It's super boring to me. I prefer brighter/darker polishes.


----------



## Lucy (Mar 25, 2009)

meh, i can take them or leave them. i prefer brights too.

just saw scrangie has some swatches:

Scrangie: OPI Princess Charming Collection


----------



## RoxRae (Mar 25, 2009)

I really like the looks of these colors! They'd be perfect to wear to work if you're in a conservative office environment.


----------



## TwinkletOes26 (Mar 25, 2009)

~Yawn~ lol...i like pink but darker brighter pink..maybe its just cos brighter pink stands out against my skin...they would be nice for a french manicure i guess


----------



## esha (Mar 25, 2009)

I like it, those are the types of colours I like to wear on my finger nails.


----------



## lolaB (Mar 25, 2009)

Originally Posted by *fingers* /img/forum/go_quote.gif meh, i can take them or leave them. i prefer brights too.
just saw scrangie has some swatches:

Scrangie: OPI Princess Charming Collection

That's a different collection.
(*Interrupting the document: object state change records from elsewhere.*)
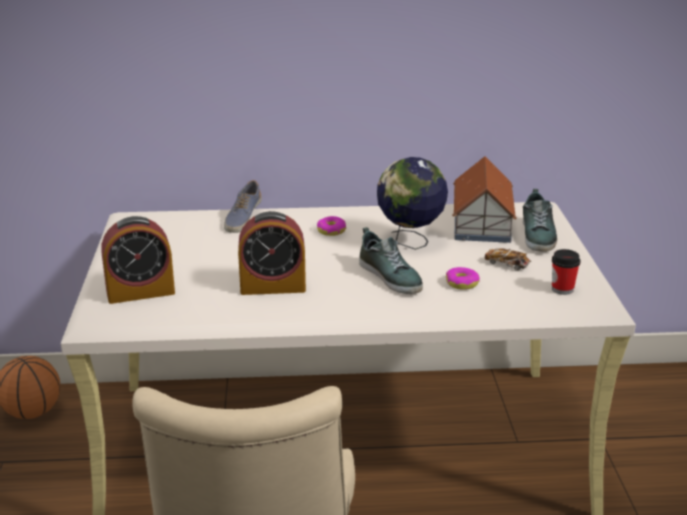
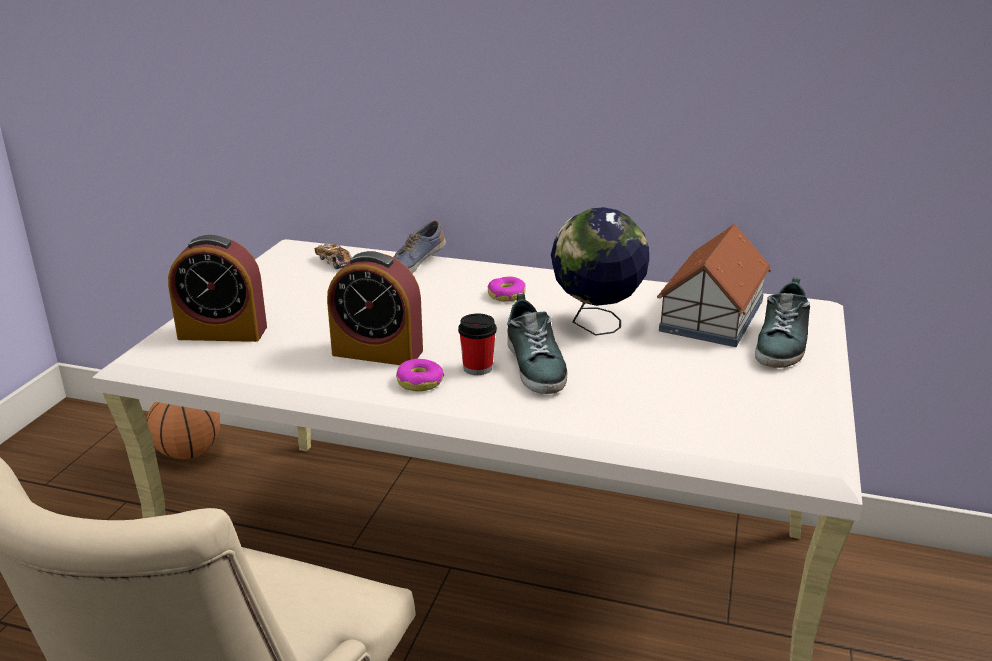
camera: 20 degrees right, 0 degrees up
(462, 283) = (626, 391): donut -> donut (420, 382)
(507, 265) = (709, 377): toy car -> toy car (334, 263)
(562, 289) = (769, 427): cup -> cup (477, 368)

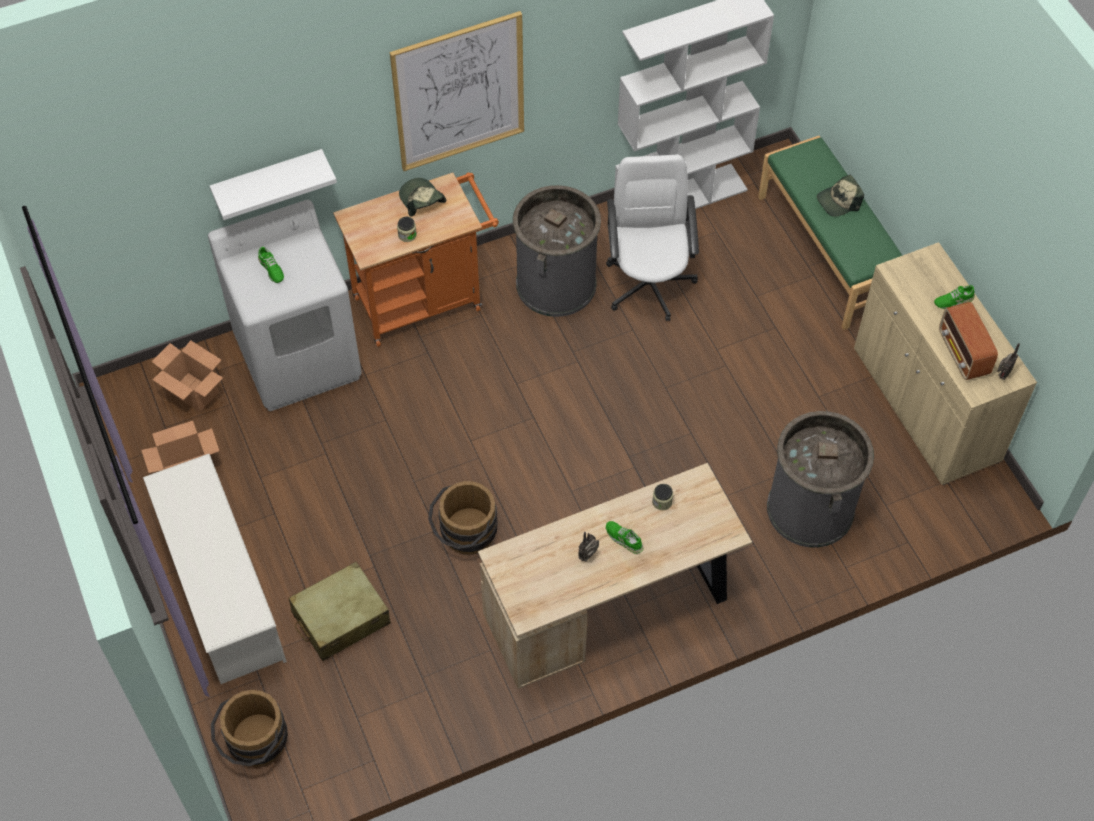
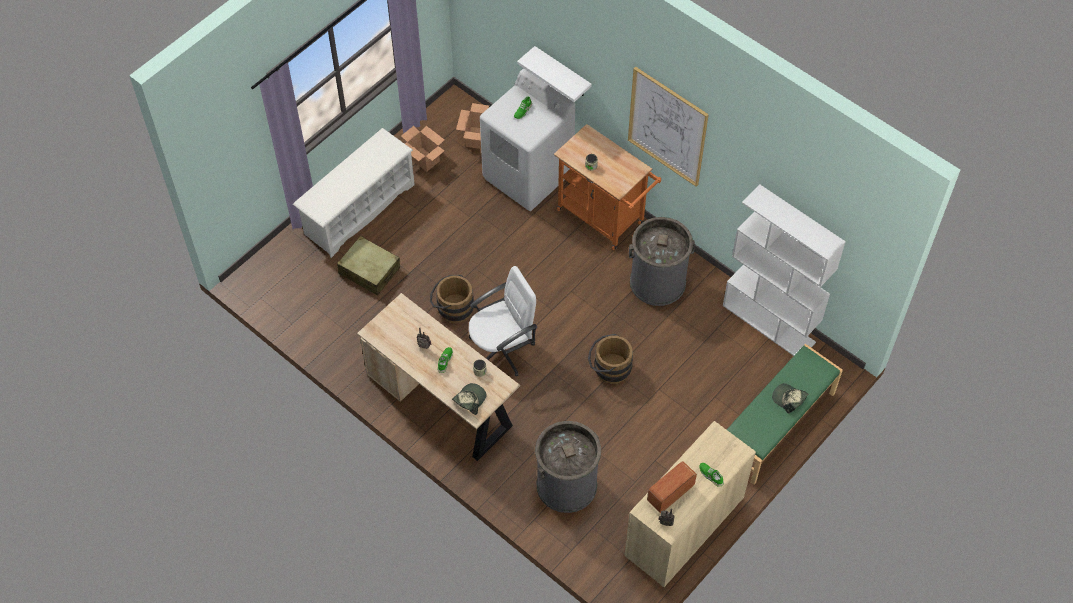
camera: 65 degrees right, 0 degrees up
(254, 745) = (276, 265): brown bucket -> brown bucket (609, 368)
(421, 200) = (621, 161): cap -> cap (469, 400)
(649, 283) = (688, 332): white office chair -> white office chair (502, 349)

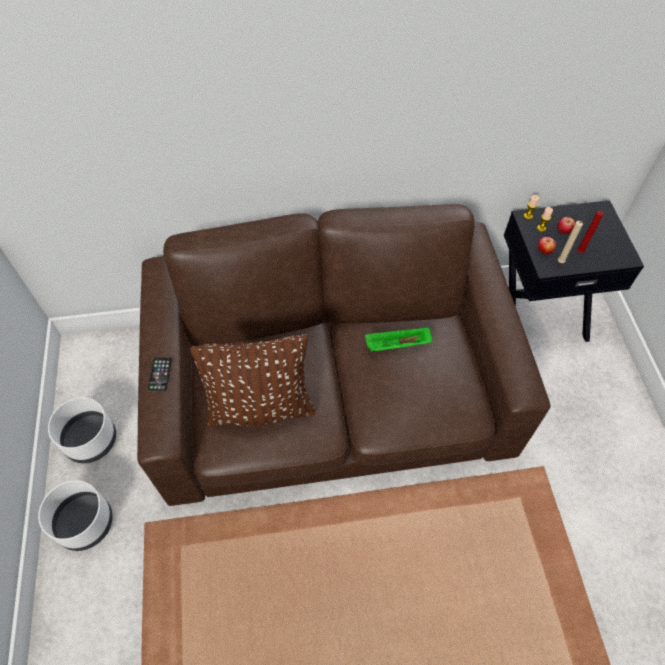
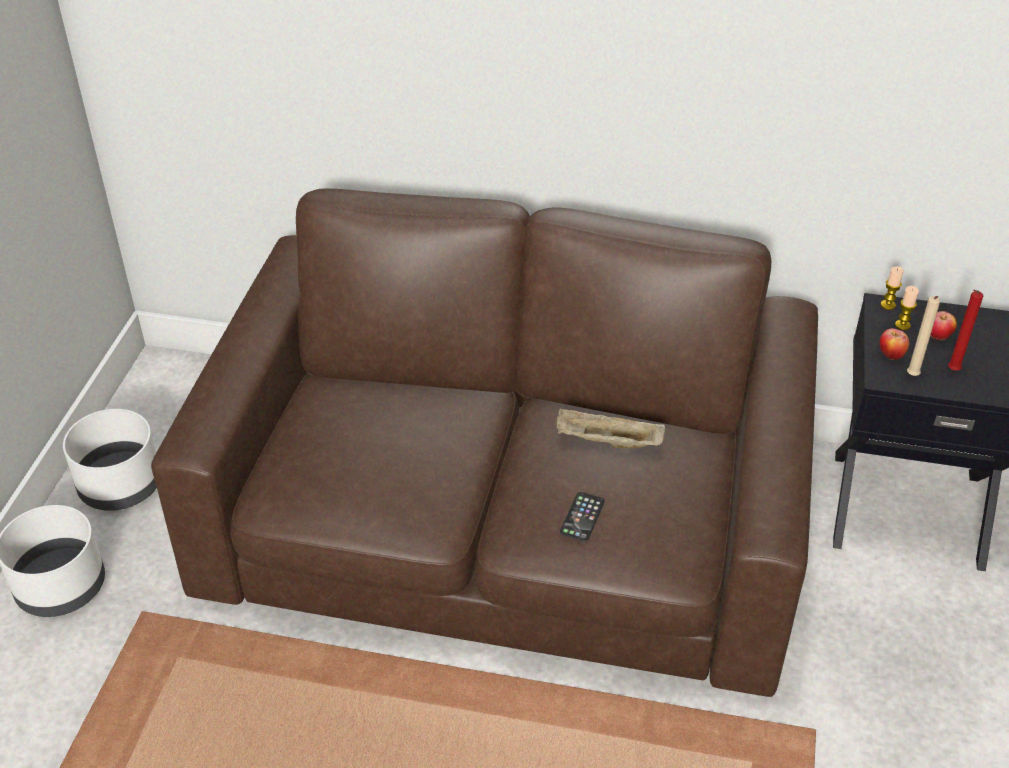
camera: 20 degrees right, 15 degrees down
(160, 374) = (232, 368): phone -> phone (582, 517)
(260, 407) = (360, 462): brown pillow -> none
(396, 345) = (607, 442): green tray -> beige tray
Actually, MDTK and GADTK are two of my favorite soft tone polishes that I own...not that I own that many.


----------



## magneticheart (Mar 25, 2009)

I like them!

I sometimes feel a bit weird wearing darker nail polishes so I like colours like this for everyday wear.


----------



## Bec688 (Mar 26, 2009)

Originally Posted by *fingers* /img/forum/go_quote.gif meh, i can take them or leave them. i prefer brights too.
just saw scrangie has some swatches:

Scrangie: OPI Princess Charming Collection

Scrangie does have up swatches of the Fairytale Bride Collection, though she also has the Princess Charming Collection there for comparison.






At First Sight






I Pink I Love You






Isn't It Romantic?






Otherwise Engaged


----------



## Karren (Mar 26, 2009)

Zzzzzzzzzzzzzzzzzzzzzzzzz.....


----------



## fawp (Mar 26, 2009)

From the swatches I like "I Pink I Love You" and "Isn't It Romantic" but I always have to see colors in person before I can decide.


----------



## bella1342 (Mar 26, 2009)

They're cute... kinda blah to me though. Right now I'm rocking MAC's Peppermint Patti! &lt;3


----------



## Johnnie (Mar 26, 2009)

I like I Pink I Love You. Very wearable.


----------



## blueangel1023 (Mar 26, 2009)

The colors are nice and neutral which is so me, but I already have all of the np's from the Princess Charming collection which are similar. However, that doesn't mean I won't spontaneously splurge on getting a polish or 2 from this collection. I'm keen on Isn't it Romantic and I Pink I love you


----------